• [TASK ITEM]
All of the listing should be returned as written, apart from any picture in it.

───── INFORMATION SUPPLIED ─────

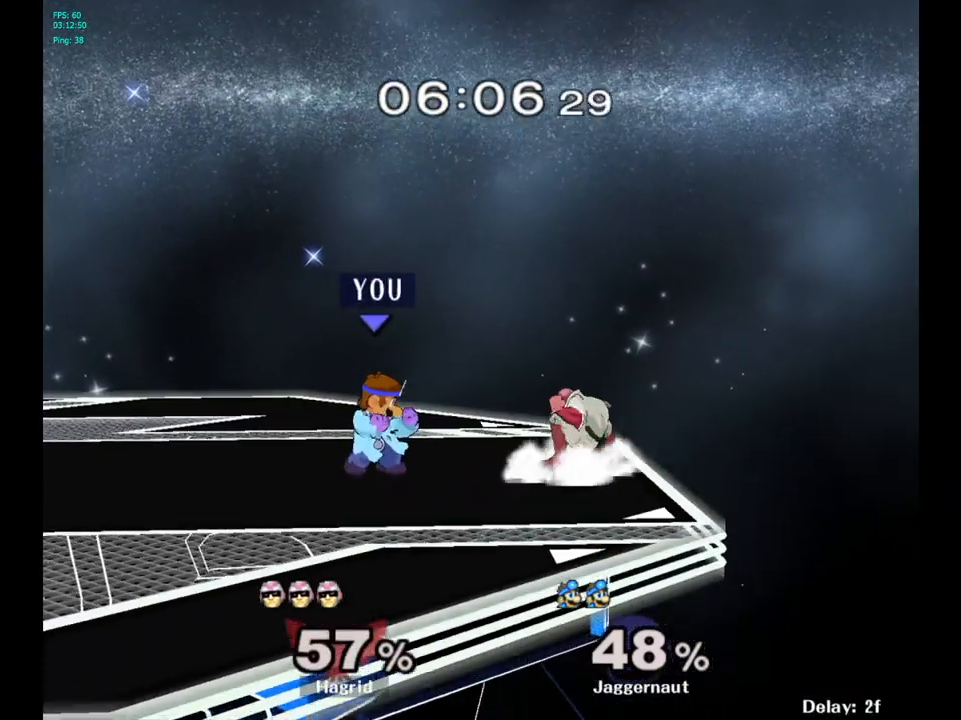
{"buttons": [], "left_stick": "center", "right_stick": "center", "events": [[67, "A", "down"], [117, "A", "up"], [233, "R1", "up"]]}
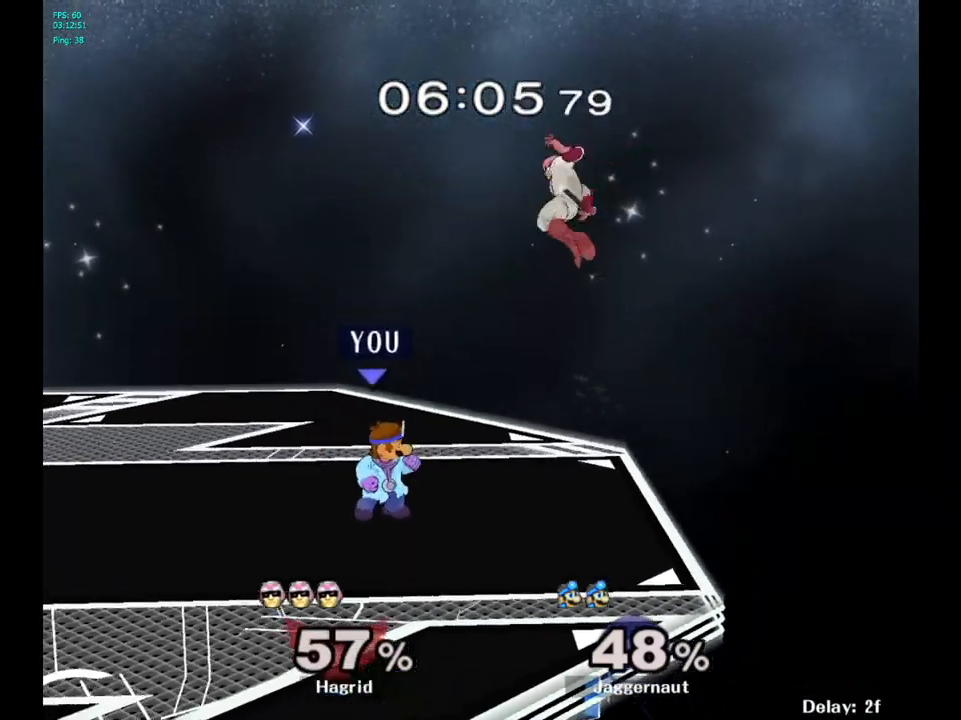
{"buttons": [], "left_stick": "center", "right_stick": "center", "events": [[50, "Y", "down"], [133, "A", "down"], [250, "left_stick", "up-right"], [300, "Y", "up"], [317, "A", "up"], [367, "left_stick", "left"], [467, "left_stick", "center"]]}
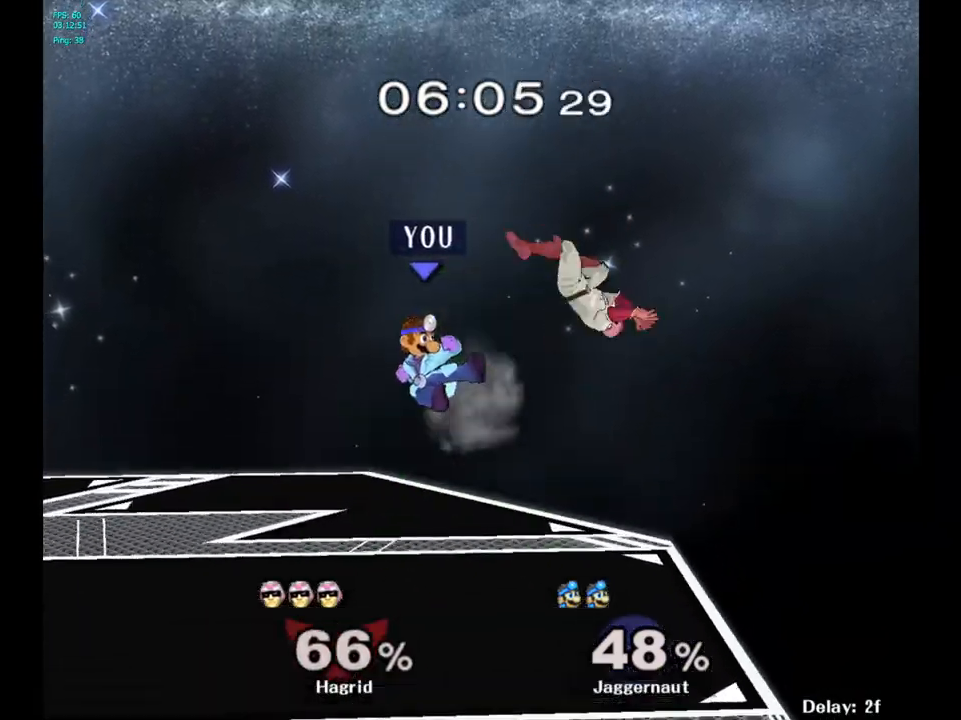
{"buttons": [], "left_stick": "center", "right_stick": "center", "events": [[67, "left_stick", "right"], [383, "left_stick", "center"]]}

─────

• [EXERCISE SOLUTION]
{"buttons": [], "left_stick": "center", "right_stick": "center", "events": [[67, "A", "down"], [117, "A", "up"], [233, "R1", "up"]]}
{"buttons": [], "left_stick": "center", "right_stick": "center", "events": [[50, "Y", "down"], [133, "A", "down"], [250, "left_stick", "up-right"], [300, "Y", "up"], [317, "A", "up"], [367, "left_stick", "left"], [467, "left_stick", "center"]]}
{"buttons": [], "left_stick": "center", "right_stick": "center", "events": [[67, "left_stick", "right"], [383, "left_stick", "center"]]}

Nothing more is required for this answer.